Here are initiatives in Toronto combating anti-Asian racism and violence
Thousands of people have been rallying to end anti-Asian violence after a hate crime that saw eight people gunned down at spas in Georgia last week.
Among those murdered, six were Asian women. Their deaths have reframed the conversation around anti-Asian hate crimes, centering on the structural violence faced by migrant massage parlour workers—nearly half of whom have experienced violence at work—and documented crimes against East Asian-Canadians, which have surged during COVID-19.
In the United States, movements like #StopAsianHate and AAJA Atlanta are gathering donations for Asian American and Pacific Islander community funds in Georgia and America-wide.
Atlanta-based fundraisers have also been set up for the families of the victims: Xiaojie Tan, Soon Chung Park, Hyun Jung Grant, Suncha Kim, Yong A. Yue, Paul Andre Michels, and Delaina Ashley Yaun. A verified fundraiser for Daoyou Feng has not been confirmed. Another victim, Elcias Herandez Ortiz, is still in hospital.
Meanwhile, in Toronto, longstanding organizations fighting for migrant workers and Asian rights could use support. A number of businesses and entrepreneurs have also launched their own awareness initiatives.
Made up of massage parlour workers, social workers, and legal and health professionals, Butterfly has been fighting to protect the legal and human rights of Asian massage parlour workers and migrant sex workers against racist stereotypes and discriminatory bylaw processes conducted by the City of Toronto.

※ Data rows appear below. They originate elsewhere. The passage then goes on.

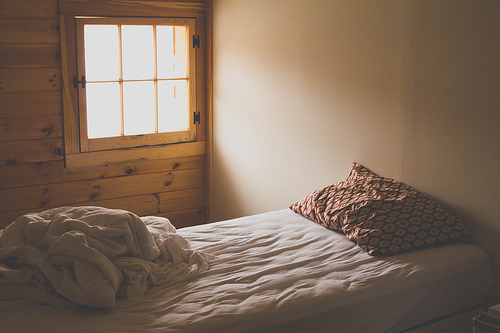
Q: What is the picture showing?
A: It is showing a bedroom.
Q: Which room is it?
A: It is a bedroom.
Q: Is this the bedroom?
A: Yes, it is the bedroom.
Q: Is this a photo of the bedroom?
A: Yes, it is showing the bedroom.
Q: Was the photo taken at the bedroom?
A: Yes, it was taken in the bedroom.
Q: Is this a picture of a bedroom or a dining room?
A: It is showing a bedroom.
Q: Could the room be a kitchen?
A: No, it is a bedroom.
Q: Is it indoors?
A: Yes, it is indoors.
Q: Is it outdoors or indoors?
A: It is indoors.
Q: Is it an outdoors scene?
A: No, it is indoors.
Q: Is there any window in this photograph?
A: Yes, there is a window.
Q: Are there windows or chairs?
A: Yes, there is a window.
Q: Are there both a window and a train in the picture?
A: No, there is a window but no trains.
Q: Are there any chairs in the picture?
A: No, there are no chairs.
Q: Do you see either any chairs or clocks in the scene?
A: No, there are no chairs or clocks.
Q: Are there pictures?
A: No, there are no pictures.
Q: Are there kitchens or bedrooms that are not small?
A: No, there is a bedroom but it is small.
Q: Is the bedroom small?
A: Yes, the bedroom is small.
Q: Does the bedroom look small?
A: Yes, the bedroom is small.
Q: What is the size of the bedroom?
A: The bedroom is small.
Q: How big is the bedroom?
A: The bedroom is small.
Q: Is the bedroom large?
A: No, the bedroom is small.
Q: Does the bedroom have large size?
A: No, the bedroom is small.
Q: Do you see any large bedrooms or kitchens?
A: No, there is a bedroom but it is small.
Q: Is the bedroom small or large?
A: The bedroom is small.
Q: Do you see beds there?
A: Yes, there is a bed.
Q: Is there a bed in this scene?
A: Yes, there is a bed.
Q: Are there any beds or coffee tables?
A: Yes, there is a bed.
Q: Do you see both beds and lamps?
A: No, there is a bed but no lamps.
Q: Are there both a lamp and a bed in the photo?
A: No, there is a bed but no lamps.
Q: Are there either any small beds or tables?
A: Yes, there is a small bed.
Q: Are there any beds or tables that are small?
A: Yes, the bed is small.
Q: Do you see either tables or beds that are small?
A: Yes, the bed is small.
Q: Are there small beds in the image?
A: Yes, there is a small bed.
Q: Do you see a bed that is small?
A: Yes, there is a bed that is small.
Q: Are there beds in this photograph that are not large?
A: Yes, there is a small bed.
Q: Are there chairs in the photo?
A: No, there are no chairs.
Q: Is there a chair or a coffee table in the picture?
A: No, there are no chairs or coffee tables.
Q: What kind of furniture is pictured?
A: The furniture is a bed.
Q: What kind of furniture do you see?
A: The furniture is a bed.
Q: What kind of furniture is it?
A: The piece of furniture is a bed.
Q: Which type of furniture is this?
A: That is a bed.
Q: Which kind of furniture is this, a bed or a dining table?
A: That is a bed.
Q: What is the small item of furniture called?
A: The piece of furniture is a bed.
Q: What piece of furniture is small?
A: The piece of furniture is a bed.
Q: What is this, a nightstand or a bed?
A: This is a bed.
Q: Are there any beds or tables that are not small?
A: No, there is a bed but it is small.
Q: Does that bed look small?
A: Yes, the bed is small.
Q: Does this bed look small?
A: Yes, the bed is small.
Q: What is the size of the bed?
A: The bed is small.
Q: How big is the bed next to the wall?
A: The bed is small.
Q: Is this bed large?
A: No, the bed is small.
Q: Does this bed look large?
A: No, the bed is small.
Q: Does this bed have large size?
A: No, the bed is small.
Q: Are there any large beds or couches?
A: No, there is a bed but it is small.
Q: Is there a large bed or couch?
A: No, there is a bed but it is small.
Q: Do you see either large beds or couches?
A: No, there is a bed but it is small.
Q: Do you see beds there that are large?
A: No, there is a bed but it is small.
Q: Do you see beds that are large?
A: No, there is a bed but it is small.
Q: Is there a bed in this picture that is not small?
A: No, there is a bed but it is small.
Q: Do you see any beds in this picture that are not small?
A: No, there is a bed but it is small.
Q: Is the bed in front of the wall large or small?
A: The bed is small.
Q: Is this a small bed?
A: Yes, this is a small bed.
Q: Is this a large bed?
A: No, this is a small bed.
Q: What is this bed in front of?
A: The bed is in front of the wall.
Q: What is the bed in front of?
A: The bed is in front of the wall.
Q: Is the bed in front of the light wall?
A: Yes, the bed is in front of the wall.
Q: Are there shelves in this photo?
A: No, there are no shelves.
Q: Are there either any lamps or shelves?
A: No, there are no shelves or lamps.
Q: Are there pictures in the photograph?
A: No, there are no pictures.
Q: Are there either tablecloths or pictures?
A: No, there are no pictures or tablecloths.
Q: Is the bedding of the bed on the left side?
A: Yes, the bedding is on the left of the image.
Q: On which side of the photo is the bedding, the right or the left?
A: The bedding is on the left of the image.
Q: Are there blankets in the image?
A: Yes, there is a blanket.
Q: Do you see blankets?
A: Yes, there is a blanket.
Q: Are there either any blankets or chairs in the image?
A: Yes, there is a blanket.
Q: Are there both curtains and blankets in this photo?
A: No, there is a blanket but no curtains.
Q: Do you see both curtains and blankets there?
A: No, there is a blanket but no curtains.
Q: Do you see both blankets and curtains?
A: No, there is a blanket but no curtains.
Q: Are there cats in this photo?
A: No, there are no cats.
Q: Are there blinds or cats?
A: No, there are no cats or blinds.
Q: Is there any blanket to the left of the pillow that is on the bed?
A: Yes, there is a blanket to the left of the pillow.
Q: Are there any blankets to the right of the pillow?
A: No, the blanket is to the left of the pillow.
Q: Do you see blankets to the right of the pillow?
A: No, the blanket is to the left of the pillow.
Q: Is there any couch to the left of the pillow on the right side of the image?
A: No, there is a blanket to the left of the pillow.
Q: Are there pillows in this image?
A: Yes, there is a pillow.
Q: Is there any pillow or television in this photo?
A: Yes, there is a pillow.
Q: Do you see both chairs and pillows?
A: No, there is a pillow but no chairs.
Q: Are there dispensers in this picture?
A: No, there are no dispensers.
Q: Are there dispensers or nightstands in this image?
A: No, there are no dispensers or nightstands.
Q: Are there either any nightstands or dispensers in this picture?
A: No, there are no dispensers or nightstands.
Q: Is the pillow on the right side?
A: Yes, the pillow is on the right of the image.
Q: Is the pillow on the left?
A: No, the pillow is on the right of the image.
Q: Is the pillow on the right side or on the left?
A: The pillow is on the right of the image.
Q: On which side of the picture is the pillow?
A: The pillow is on the right of the image.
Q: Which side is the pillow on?
A: The pillow is on the right of the image.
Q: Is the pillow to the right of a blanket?
A: Yes, the pillow is to the right of a blanket.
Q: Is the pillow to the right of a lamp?
A: No, the pillow is to the right of a blanket.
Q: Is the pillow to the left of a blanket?
A: No, the pillow is to the right of a blanket.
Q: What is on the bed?
A: The pillow is on the bed.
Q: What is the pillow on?
A: The pillow is on the bed.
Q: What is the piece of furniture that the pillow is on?
A: The piece of furniture is a bed.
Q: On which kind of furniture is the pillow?
A: The pillow is on the bed.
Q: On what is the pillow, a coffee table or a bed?
A: The pillow is on a bed.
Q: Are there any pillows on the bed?
A: Yes, there is a pillow on the bed.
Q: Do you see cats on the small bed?
A: No, there is a pillow on the bed.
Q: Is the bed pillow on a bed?
A: Yes, the pillow is on a bed.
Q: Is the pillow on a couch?
A: No, the pillow is on a bed.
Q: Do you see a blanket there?
A: Yes, there is a blanket.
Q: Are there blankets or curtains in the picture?
A: Yes, there is a blanket.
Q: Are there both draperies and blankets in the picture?
A: No, there is a blanket but no drapes.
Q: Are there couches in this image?
A: No, there are no couches.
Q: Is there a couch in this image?
A: No, there are no couches.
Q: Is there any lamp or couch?
A: No, there are no couches or lamps.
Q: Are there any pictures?
A: No, there are no pictures.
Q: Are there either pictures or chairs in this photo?
A: No, there are no pictures or chairs.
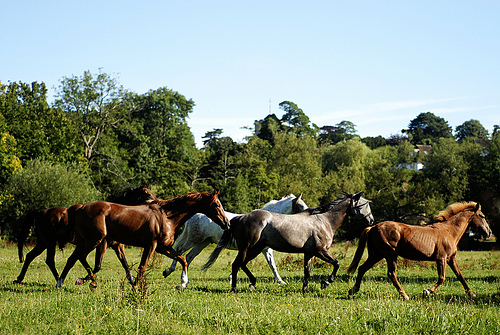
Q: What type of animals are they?
A: Horses.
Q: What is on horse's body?
A: Silvery sheen.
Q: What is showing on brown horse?
A: Ribs.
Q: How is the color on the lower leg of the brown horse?
A: White.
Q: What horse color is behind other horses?
A: White horse.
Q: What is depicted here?
A: Rear of horse behind same-color horse.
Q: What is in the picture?
A: Five horses.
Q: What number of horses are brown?
A: Three.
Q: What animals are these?
A: A herd of horses.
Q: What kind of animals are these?
A: Horses.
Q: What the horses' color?
A: White.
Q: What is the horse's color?
A: Gray.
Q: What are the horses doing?
A: Walking.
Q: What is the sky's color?
A: Blue.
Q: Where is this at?
A: Pasture.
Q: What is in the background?
A: Trees.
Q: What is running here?
A: Field.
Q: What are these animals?
A: Horses.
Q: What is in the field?
A: Horses.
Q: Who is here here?
A: Horses.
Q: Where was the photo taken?
A: In a field.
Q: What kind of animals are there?
A: Horses.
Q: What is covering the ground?
A: Grass.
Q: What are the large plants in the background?
A: Trees.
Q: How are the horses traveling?
A: By running.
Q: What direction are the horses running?
A: To the right.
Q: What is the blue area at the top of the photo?
A: The sky.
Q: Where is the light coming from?
A: The sun.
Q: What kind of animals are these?
A: Horses.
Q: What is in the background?
A: Trees.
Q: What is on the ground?
A: Grass.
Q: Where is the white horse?
A: In the back.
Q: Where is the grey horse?
A: In the middle.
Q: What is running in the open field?
A: Horses.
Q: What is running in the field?
A: Horses.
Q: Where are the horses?
A: Running in the field.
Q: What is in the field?
A: A variety of horses.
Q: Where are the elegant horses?
A: In an open field.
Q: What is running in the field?
A: Horses.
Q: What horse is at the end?
A: The dark brown horse.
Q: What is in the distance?
A: Green trees.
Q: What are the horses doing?
A: Running.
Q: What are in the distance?
A: Trees.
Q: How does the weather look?
A: Clear.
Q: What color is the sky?
A: Blue.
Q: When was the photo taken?
A: Yesterday.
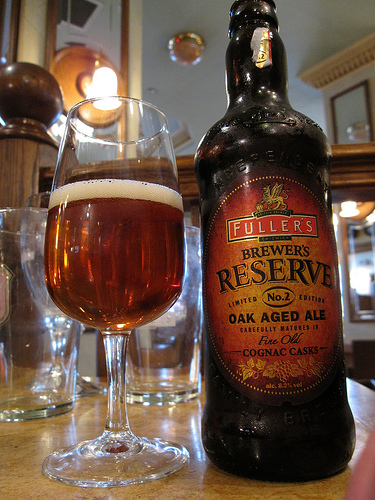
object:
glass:
[44, 96, 187, 489]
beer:
[44, 177, 186, 332]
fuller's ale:
[215, 212, 335, 357]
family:
[202, 165, 343, 406]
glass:
[0, 206, 81, 423]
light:
[83, 65, 123, 112]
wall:
[57, 0, 374, 163]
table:
[0, 375, 374, 497]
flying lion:
[255, 179, 290, 209]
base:
[42, 431, 191, 488]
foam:
[48, 178, 184, 210]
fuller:
[228, 213, 317, 241]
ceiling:
[0, 0, 374, 163]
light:
[338, 200, 360, 218]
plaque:
[340, 200, 375, 219]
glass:
[125, 224, 203, 407]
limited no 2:
[228, 285, 325, 307]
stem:
[102, 331, 131, 436]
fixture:
[167, 31, 206, 66]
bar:
[0, 0, 374, 499]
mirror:
[44, 0, 130, 165]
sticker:
[250, 27, 274, 69]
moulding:
[297, 31, 374, 89]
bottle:
[193, 0, 356, 482]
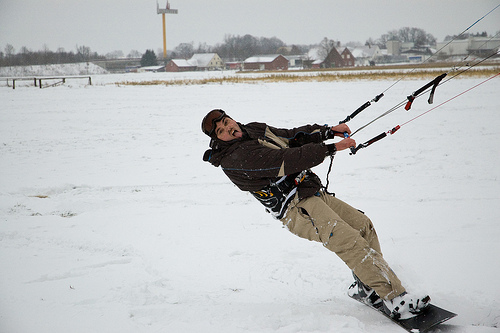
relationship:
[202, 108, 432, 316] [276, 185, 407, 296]
man with pants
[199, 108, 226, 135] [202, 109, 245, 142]
eyewear on head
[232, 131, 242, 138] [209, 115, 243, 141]
tongue in face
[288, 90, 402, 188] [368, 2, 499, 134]
harness with wire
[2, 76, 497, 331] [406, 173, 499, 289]
field of snow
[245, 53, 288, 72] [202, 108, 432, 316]
building behind man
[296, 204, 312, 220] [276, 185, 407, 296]
pocket on pants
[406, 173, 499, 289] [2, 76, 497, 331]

This Canada-wide organization was formed in 1980 to combat racist perceptions of Chinese Canadians. The group is currently focused on collecting and analyzing data and incident reports of anti-Asian racism and creating resources for Asian Canadians to respond to racism.
By and for sex workers, Maggie's is one of the longest-running organizations globally to advocate for the rights of sex workers. They offer a wide range of programs. Local advocacy work includes anti-police violence, Indigenous sovereignty, LGBTQ2S liberation work, and a Black Sex Worker Emergency Support Fund.
This Toronto charitable non-profit is dedicated to providing safer sex education to East and Southeast Aisan communities. They've been supporting members of the LGTBQ communities and those living with HIV/AIDs for the last 25 years.
This coalition of migrant worker organizations and allies works to organize individuals in farmwork, care work, and current or former international students. Donations will go toward direct support and long-term campaigns.
East Chinatown's ice cream shop is donating $5 out of every t-shirt sale to Butterfly and CCNC and matching the total. This past weekend they raised $340 and matched for a total of $780. The shop is currently restocking tees, but has announced that it will be running this indefinitely.
Toronto florist Paraluman Flora is currently organizing a fundraiser with 15 other florists including Thyme Studio, Mitsu, RZY and May Flowers. They are currently raising funds for BIPOC and migrant sex workers through $5 raffle tickets for floral arrangements. All proceeds donated go to Maggie's Toronto and Butterfly.
Toronto RMT Jonathan Chow is running a GoFundMe that started at $500 and has now exceeded $6,000. Every $100 of proceeds will go towards purchasing meals from 5 Chinese restaurants (Yummy Yummy Dumplings, Hong Kong Island, Hong Fatt BBQ, King's Noodles, and Rol Jui.) Meals will then be donated to Community Fridges Toronto.